DIRECTIONS FOR THIS TASK
Write out everything in the intake vacuum discussion from "So, not saying" down to "the measured restriction.", word for word.

SUPPLIED PASSAGE
§ §

Getting ready to do some 6637 testing.
Tenn the reading will be higher at the turbo. Your intake goes from 4" to 3". Sucking the same amount through a smaller hole. Like a milk shake through a straw.
Tenn the reading will be higher at the turbo. Your intake goes from 4" to 3". Sucking the same amount through a smaller hole. Like a milk shake through a straw.
My interest was twofold. What CFM am I flowing and is the 6637 an impediment for that based on measurements and what it ought to mathematically flow? Of course there are other things I wanted to observe along the way.
As you have pointed out, in the end, and I know you have a bigger turbo, the ristriction appears to be in the intake plumbing rather than the filter but I am still going to see what happens. And for all of you 6637 folks, I will be doing an open intake test too. It is just so dry and dusty right now that it is out of the question. I will let everyone know what I find. I bet there is still vacuum with an open intake. I am betting it will be most prevalent at the second connector because the first is too close to the open air. Anyone want to wager on that?
What you had previously, IMO was more accurate. i understand Gene's point about vacum originating at the other end, but pressure in any confined location will balance out. There might be an instant of higher vacum as the air is just starting to move, but that is it. Example- Take a sealed jar. Tell me how you can have 5" at one end and 5psi at the other end? It won't happen. The most accurate results will be retrieved where there is the least air movement. Another example, when meteorlogist measure a storms barometric pressure, it is measured from the center, or the eye where there is typically very little air turbulance.
What you had previously, IMO was more accurate. i understand Gene's point about vacum originating at the other end, but pressure in any confined location will balance out. There might be an instant of higher vacum as the air is just starting to move, but that is it.
So, not saying you are wrong, or I am right, I'm just going to post the numbers.
Ex: filter 1. intake 9in, filter 2in
filter 2. intake 11in, filter 4in
filter 3. intake 15in, filter 8in
I think the more accurate reading for filter restriction would be taken in the filter. You are measuring the filter. It is a closed system. As FN74 stated earlier you now are also getting the venturi effect thus increasing the measured restriction.

§ §

SUPPLIED INFORMATION
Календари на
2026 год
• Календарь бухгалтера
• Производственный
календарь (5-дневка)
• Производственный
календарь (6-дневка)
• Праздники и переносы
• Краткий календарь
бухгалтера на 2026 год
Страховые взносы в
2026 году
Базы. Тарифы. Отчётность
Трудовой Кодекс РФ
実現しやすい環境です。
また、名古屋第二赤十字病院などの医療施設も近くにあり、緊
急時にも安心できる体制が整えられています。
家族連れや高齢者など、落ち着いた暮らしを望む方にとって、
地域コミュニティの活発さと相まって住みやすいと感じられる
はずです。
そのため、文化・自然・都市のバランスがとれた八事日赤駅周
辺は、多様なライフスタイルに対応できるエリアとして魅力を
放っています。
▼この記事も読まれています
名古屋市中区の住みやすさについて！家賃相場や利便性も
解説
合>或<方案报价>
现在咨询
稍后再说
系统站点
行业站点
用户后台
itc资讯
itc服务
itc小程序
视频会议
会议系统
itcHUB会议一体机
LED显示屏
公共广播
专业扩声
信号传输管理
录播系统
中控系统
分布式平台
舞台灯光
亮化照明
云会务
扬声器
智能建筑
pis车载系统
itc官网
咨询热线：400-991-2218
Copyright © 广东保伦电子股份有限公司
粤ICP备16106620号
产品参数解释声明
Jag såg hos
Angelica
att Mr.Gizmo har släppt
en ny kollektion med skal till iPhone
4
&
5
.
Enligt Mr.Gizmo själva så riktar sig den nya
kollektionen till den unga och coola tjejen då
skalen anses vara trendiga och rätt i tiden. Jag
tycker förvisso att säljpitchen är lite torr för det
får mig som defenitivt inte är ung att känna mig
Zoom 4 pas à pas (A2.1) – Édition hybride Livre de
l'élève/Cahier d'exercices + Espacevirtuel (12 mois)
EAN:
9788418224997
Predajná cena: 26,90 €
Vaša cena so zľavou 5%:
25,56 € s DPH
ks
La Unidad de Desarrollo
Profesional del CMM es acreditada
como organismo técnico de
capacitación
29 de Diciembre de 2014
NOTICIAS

§ §

COMPLETED TASK
So, not saying you are wrong, or I am right, I'm just going to post the numbers.
Ex: filter 1. intake 9in, filter 2in
filter 2. intake 11in, filter 4in
filter 3. intake 15in, filter 8in
I think the more accurate reading for filter restriction would be taken in the filter. You are measuring the filter. It is a closed system. As FN74 stated earlier you now are also getting the venturi effect thus increasing the measured restriction.